UN SAGGIO SULLA BIBBIA DI CLEMENTE VII

Dopo i fondamentali studi di Francesca Manzari e Maria Alessandra Bilotta, un nuovo, importante contributo di Cathleen A. Fleck, docente di storia dell’arte presso la Saint Louis University, getta nuova luce su una pietra angolare della produzione libraria realizzata per la corte pontificia durante la cattività avignonese: la splendida Bibbia dell’antipapa Clemente VII scritta e miniata a Napoli intorno al 1330 e conservata presso la Bibliothèque nationale de France (Ms. Lat. 18).
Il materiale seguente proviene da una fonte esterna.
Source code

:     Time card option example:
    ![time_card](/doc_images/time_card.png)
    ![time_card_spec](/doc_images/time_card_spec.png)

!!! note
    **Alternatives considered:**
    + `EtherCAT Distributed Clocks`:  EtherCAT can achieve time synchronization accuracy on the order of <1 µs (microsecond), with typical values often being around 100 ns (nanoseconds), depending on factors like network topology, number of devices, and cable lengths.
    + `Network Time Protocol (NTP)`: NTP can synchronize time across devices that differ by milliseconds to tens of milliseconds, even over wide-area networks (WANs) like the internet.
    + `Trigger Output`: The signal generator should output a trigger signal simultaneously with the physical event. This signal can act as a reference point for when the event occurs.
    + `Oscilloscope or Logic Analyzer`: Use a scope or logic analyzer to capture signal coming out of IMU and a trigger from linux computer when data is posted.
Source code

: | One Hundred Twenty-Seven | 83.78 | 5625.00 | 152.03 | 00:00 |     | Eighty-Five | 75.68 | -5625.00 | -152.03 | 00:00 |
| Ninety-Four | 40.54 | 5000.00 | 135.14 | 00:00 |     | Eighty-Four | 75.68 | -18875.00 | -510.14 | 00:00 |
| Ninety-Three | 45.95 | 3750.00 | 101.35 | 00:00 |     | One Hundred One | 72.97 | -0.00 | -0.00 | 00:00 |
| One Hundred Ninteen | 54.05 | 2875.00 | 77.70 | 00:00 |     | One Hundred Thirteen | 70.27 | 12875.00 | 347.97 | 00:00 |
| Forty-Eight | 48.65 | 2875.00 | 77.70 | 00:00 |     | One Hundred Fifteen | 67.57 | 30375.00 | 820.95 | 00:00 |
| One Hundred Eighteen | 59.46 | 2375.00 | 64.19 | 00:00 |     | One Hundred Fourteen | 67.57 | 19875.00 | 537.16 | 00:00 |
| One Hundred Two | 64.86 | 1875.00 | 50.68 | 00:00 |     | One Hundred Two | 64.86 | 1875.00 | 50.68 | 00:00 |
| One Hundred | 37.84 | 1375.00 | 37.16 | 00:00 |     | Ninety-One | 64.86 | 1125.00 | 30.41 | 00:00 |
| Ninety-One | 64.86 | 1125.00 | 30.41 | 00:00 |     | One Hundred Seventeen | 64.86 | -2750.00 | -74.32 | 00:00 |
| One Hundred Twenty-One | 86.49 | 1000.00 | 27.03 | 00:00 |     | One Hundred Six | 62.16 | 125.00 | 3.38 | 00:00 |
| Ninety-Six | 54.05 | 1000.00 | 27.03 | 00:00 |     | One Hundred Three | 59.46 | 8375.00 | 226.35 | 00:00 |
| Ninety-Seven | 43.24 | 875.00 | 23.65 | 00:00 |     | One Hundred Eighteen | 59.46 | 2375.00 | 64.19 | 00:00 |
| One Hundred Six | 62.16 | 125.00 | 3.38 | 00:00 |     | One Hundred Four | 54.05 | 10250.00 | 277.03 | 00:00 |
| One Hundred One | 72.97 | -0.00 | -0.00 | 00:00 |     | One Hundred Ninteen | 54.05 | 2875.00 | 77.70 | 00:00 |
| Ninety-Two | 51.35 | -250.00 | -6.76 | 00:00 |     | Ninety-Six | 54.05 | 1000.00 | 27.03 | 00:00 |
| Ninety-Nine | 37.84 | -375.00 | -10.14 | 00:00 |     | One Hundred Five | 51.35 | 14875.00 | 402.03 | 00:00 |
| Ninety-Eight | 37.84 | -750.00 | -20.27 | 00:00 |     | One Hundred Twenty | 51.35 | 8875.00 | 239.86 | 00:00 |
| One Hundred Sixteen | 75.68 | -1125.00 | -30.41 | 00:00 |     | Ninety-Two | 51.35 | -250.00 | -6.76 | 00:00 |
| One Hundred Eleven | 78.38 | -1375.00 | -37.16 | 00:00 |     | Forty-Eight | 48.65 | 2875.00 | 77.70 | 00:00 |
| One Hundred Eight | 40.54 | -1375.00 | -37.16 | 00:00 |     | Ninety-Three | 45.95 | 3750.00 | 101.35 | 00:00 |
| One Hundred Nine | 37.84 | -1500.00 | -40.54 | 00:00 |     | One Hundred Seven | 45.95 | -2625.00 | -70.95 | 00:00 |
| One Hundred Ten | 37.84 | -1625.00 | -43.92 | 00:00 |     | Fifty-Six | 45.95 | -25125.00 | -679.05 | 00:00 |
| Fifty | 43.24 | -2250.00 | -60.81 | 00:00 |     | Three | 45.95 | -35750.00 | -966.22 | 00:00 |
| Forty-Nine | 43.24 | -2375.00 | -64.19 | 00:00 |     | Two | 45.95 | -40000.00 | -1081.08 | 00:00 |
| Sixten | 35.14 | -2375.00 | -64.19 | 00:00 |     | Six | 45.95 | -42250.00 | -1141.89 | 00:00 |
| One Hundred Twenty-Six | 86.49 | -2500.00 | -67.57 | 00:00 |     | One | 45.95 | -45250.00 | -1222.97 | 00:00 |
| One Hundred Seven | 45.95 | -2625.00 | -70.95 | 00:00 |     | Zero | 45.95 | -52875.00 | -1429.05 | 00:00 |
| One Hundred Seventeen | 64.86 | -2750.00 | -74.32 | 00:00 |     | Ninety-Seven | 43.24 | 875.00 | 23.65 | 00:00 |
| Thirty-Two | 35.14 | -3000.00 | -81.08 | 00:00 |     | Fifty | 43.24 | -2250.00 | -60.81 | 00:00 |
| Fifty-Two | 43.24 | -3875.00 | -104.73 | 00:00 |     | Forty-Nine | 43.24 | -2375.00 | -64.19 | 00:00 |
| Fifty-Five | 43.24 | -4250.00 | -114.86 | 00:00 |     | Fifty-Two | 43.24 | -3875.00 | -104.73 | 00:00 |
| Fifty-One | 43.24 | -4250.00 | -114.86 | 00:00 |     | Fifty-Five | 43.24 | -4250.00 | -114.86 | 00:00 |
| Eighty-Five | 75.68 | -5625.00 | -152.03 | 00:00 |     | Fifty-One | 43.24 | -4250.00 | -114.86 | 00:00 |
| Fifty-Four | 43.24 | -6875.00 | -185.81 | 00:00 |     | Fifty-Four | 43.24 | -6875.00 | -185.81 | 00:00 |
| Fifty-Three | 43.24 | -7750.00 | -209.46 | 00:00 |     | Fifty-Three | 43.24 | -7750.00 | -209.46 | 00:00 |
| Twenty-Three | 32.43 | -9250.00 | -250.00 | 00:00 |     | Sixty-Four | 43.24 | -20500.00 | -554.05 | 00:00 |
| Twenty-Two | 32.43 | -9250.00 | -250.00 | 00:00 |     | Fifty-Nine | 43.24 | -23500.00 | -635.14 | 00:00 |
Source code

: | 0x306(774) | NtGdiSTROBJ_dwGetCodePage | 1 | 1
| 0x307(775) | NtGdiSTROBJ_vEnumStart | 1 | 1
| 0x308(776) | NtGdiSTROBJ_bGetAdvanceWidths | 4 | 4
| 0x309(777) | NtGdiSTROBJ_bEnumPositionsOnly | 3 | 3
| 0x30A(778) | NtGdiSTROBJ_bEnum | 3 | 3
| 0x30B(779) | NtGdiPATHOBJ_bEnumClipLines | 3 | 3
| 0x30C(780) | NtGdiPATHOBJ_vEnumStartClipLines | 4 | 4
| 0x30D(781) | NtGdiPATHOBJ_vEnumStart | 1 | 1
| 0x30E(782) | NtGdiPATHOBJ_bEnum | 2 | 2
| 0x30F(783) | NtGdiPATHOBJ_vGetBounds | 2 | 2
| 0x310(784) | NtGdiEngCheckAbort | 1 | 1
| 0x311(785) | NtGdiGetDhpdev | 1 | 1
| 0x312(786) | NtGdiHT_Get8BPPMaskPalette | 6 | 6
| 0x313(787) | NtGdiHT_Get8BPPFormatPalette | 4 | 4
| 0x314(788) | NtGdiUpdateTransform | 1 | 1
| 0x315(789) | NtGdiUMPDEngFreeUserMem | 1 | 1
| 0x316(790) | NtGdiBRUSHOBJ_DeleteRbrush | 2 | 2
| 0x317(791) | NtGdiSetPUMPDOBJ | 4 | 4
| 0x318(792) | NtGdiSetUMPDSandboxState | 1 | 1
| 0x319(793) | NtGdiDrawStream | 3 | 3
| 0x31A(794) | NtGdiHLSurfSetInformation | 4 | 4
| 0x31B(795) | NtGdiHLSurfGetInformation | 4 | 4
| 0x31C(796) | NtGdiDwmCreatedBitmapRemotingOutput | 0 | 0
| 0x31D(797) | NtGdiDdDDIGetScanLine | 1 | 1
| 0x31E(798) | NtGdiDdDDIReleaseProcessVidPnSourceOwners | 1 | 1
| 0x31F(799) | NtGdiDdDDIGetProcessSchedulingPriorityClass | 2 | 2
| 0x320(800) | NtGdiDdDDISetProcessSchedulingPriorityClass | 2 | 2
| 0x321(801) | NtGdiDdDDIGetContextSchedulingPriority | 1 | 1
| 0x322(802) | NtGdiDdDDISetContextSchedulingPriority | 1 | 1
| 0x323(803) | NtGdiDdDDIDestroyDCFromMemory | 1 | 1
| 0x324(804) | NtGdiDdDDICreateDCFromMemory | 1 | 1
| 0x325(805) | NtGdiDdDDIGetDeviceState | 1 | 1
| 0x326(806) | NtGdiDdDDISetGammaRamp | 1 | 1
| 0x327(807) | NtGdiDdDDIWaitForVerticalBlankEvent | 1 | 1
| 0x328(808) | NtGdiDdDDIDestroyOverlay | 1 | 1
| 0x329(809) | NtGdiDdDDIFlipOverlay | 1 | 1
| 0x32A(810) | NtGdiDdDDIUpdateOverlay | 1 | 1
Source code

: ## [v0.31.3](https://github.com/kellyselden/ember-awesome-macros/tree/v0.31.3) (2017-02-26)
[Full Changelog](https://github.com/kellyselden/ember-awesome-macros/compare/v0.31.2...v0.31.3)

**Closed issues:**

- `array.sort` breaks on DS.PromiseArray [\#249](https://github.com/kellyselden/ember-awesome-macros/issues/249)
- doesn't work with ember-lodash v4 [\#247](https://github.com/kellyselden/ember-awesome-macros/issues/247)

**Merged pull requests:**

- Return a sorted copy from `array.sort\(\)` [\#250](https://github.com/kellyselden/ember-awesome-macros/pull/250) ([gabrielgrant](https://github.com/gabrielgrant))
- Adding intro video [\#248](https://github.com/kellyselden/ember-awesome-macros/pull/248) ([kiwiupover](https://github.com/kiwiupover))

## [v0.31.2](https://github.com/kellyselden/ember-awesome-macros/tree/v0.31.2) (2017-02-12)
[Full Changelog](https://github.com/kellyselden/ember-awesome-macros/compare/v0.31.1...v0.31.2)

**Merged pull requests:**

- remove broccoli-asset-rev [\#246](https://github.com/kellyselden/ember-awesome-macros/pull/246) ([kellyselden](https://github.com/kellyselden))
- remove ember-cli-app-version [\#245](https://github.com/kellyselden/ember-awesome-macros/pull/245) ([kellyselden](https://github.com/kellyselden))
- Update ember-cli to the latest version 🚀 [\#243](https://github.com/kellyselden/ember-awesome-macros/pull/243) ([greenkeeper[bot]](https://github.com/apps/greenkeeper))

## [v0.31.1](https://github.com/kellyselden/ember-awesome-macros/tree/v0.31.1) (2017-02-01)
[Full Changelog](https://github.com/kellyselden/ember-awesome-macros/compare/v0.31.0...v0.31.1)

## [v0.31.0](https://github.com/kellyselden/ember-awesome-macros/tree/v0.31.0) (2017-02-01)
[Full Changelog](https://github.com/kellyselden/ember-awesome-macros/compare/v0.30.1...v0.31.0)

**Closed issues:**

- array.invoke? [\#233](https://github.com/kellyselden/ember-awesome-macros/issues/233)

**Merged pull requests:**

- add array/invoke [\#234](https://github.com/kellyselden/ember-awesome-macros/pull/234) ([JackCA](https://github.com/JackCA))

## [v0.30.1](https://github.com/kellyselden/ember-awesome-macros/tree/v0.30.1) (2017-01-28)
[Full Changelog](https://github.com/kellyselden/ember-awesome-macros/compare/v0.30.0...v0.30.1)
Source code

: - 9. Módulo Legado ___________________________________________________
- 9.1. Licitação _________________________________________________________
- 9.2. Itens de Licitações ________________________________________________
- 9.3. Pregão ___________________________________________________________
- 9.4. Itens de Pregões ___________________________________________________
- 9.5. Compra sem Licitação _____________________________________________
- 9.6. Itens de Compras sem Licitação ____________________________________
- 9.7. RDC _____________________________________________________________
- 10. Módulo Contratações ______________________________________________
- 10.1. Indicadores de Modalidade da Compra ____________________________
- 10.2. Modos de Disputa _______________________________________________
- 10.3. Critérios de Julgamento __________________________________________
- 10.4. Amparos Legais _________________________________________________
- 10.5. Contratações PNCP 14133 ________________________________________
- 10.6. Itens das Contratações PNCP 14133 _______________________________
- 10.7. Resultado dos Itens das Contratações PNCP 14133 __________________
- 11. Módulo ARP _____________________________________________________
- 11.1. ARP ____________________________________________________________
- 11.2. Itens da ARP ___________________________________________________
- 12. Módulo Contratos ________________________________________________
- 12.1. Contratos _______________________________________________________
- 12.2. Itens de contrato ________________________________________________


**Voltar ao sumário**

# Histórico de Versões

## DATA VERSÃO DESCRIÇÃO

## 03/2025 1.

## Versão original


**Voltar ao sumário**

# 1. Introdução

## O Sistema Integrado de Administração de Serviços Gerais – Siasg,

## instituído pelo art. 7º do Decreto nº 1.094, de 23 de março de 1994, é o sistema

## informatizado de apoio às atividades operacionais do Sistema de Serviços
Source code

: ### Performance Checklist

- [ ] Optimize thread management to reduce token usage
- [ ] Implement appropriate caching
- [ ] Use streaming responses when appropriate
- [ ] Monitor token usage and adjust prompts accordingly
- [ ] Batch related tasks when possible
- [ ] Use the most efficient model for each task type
Con un approccio accattivante e narrativo alle romanzesche vicende del codice, la studiosa ricostruisce le tappe e le modalità con cui la sfarzosa Bibbia, ricca di oltre duecento raffinatissime miniature, passò di mano in mano come un simbolo di potere e di prestigio, accrescendo il proprio valore non solo grazie al possesso da parte di vari papi e alla donazione, intorno al 1424, al re Alfonso d’Aragona, ma anche in virtù del suo splendido apparato illustrativo, in cui taluni motivi iconografici di carattere paesistico e visionario adombrano spunti di riflessione su argomenti politici e religiosi di stringente attualità.

Il libro: Cathleen A. Fleck, The Clement Bible at the Medieval Courts of Naples and Avignon. A Story of Papal Power, Royal Prestige, and Patronage, Ashgate, Farnham 2010.